1. Field of the Invention
This invention relates to a speech analysis method in which an input speech signal is divided in terms of blocks or frames as encoding units, the pitch corresponding to the fundamental period of the encoding-unit-based speech signals is detected and in which the speech signals are analyzed on the basis of the detected pitch from one encoding unit to another. The invention also relates to a speech encoding method and apparatus employing this speech analysis method.
2. Description of the Related Art
There have hitherto been known a variety of encoding methods for encoding an audio signal (inclusive of speech and acoustic signals) for signal compression by exploiting statistic properties of the signals in the time domain and in the frequency domain and psychoacoustic characteristics of the human being. The encoding method may roughly be classified into time-domain encoding, frequency domain encoding and analysis/synthesis encoding.

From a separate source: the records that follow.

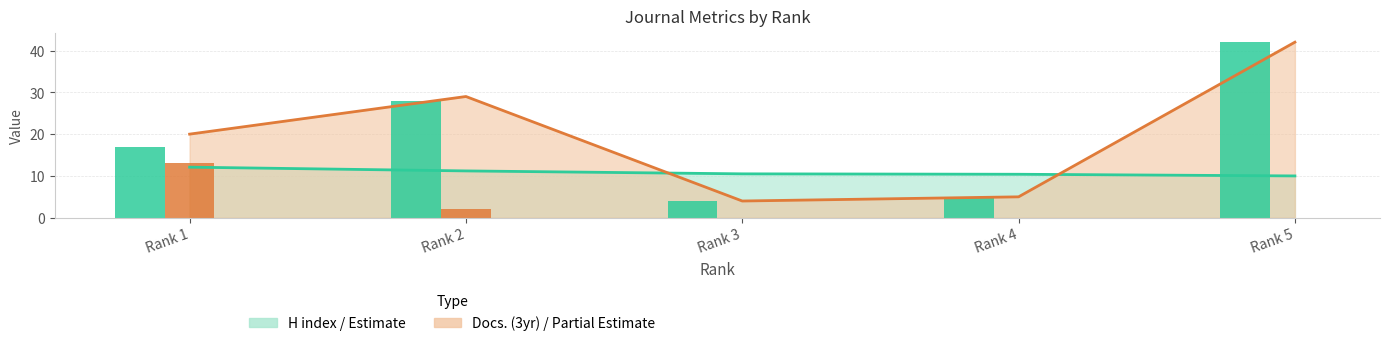

Where does the Total Docs. (3years) line series first go above 20?

Rank 2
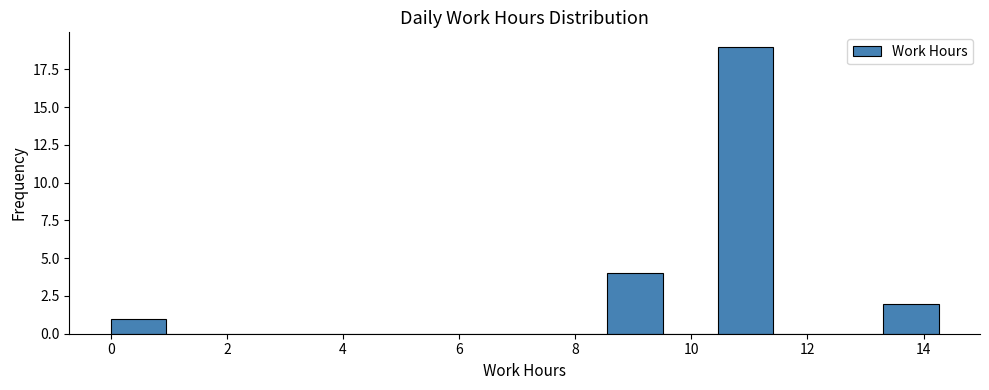

Reading left to right, list every bar in this chart as the range it spans on the x-axis followed by its height. Neither the bar edges nor the heights are printed on the chart, so give them approximately, as read against the axes.

0.0 to 1.0: 1
1.0 to 2.0: 0
2.0 to 2.8: 0
2.8 to 3.8: 0
3.8 to 4.8: 0
4.8 to 5.8: 0
5.8 to 6.6: 0
6.6 to 7.6: 0
7.6 to 8.6: 0
8.6 to 9.6: 4
9.6 to 10.4: 0
10.4 to 11.4: 19
11.4 to 12.4: 0
12.4 to 13.4: 0
13.4 to 14.2: 2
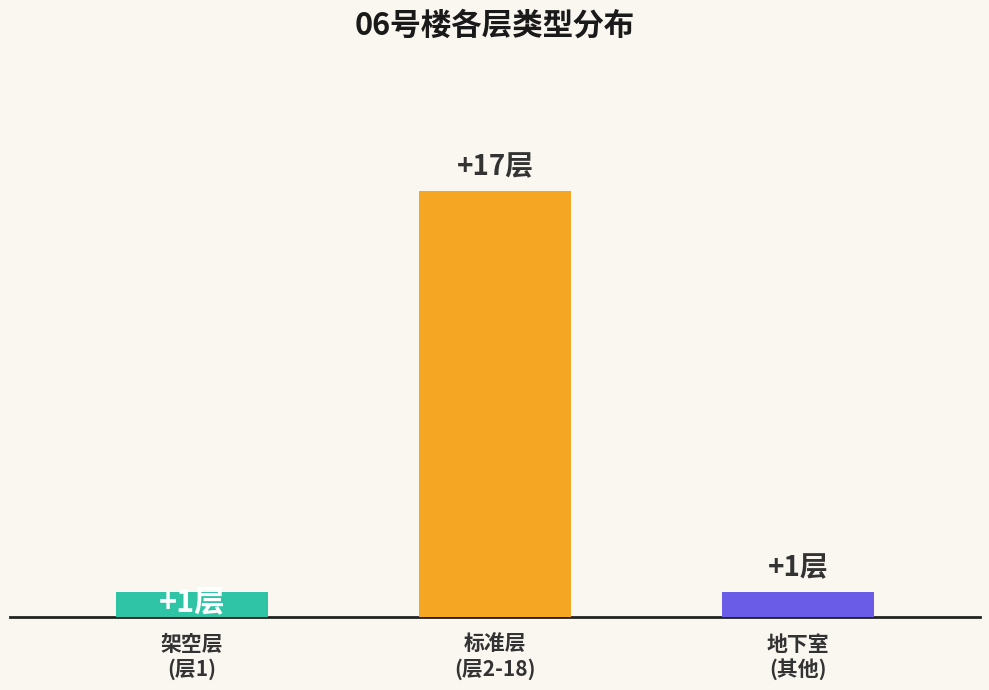

The chart shows a value of 1 at values. True or false?

True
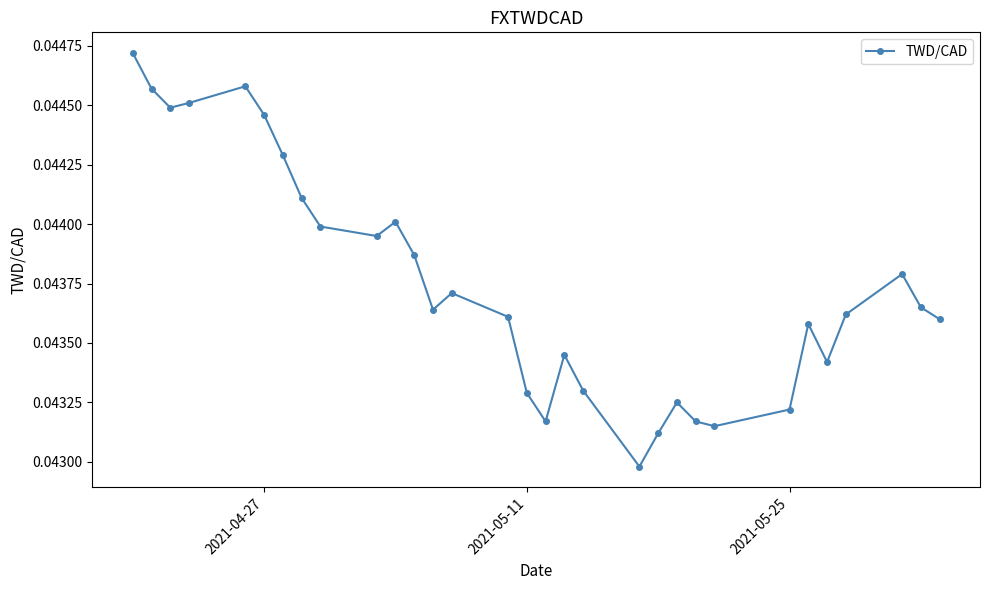

What is the sum of all values?

1.4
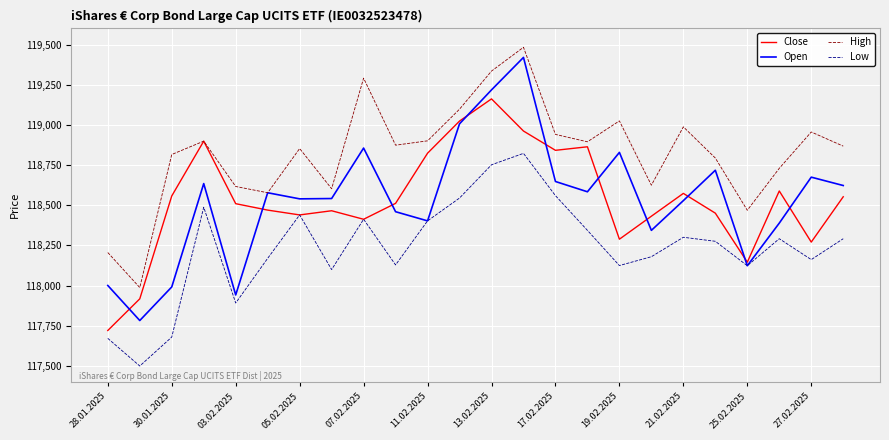

Which series has the widest spread of values?

Open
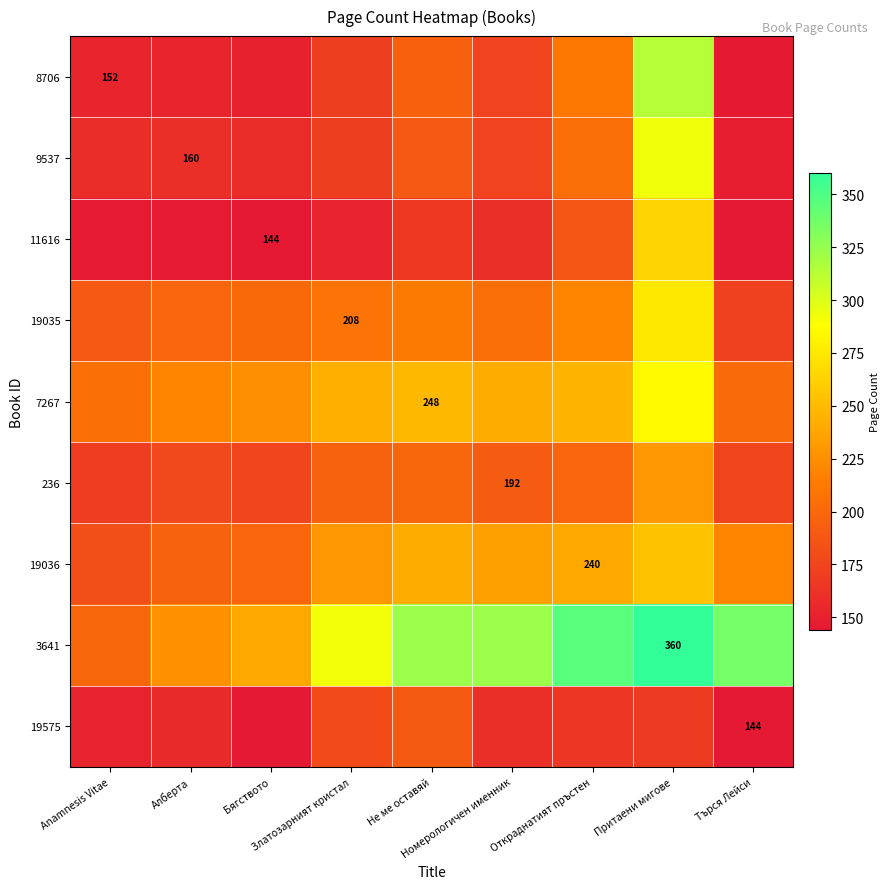

At how many categories does at least one series exceed 316?

5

Examples of the high-efficiency encoding of speech signals include sinusoidal analytic encoding, such as harmonic encoding or multi-band excitation (MBE) encoding, sub-band coding (SBC), linear predictive coding (LPC), discrete cosine transform (DCT), modified DCT (MDCT) and fast Fourier transform (FFT).
In conventional encoding of harmonics for LPC residuals, MBE, STC or harmonics encoding, pitch search for a rough pitch is carried out in an open loop followed by a high-precision pitch search for a finer pitch. During this pitch search for a finer pitch, high-precision pitch search (search for fractional pitch with a sample value less than an integer) and amplitude evaluation of the waveform in the frequency range are carried out simultaneously. This high-precision pitch search is carried out for minimizing the distortion of the synthesized waveform of the frequency spectrum in its entirety, that is the synthesized spectrum, and the original spectrum, such as the spectrum of the LPC residuals.
However, in a frequency spectrum of the speech of a human being, a spectral component is not necessarily present at frequencies corresponding to integer number multiples of the fundamental wave. On the contrary, these spectral components may be delicately shifted along the frequency axis. In these cases, there are occasions wherein the amplitude evaluation of the frequency spectrum cannot be achieved correctly even if the high-precision pitch search is carried out using a sole fundamental frequency or pitch over the entire frequency spectrum of the speech signal.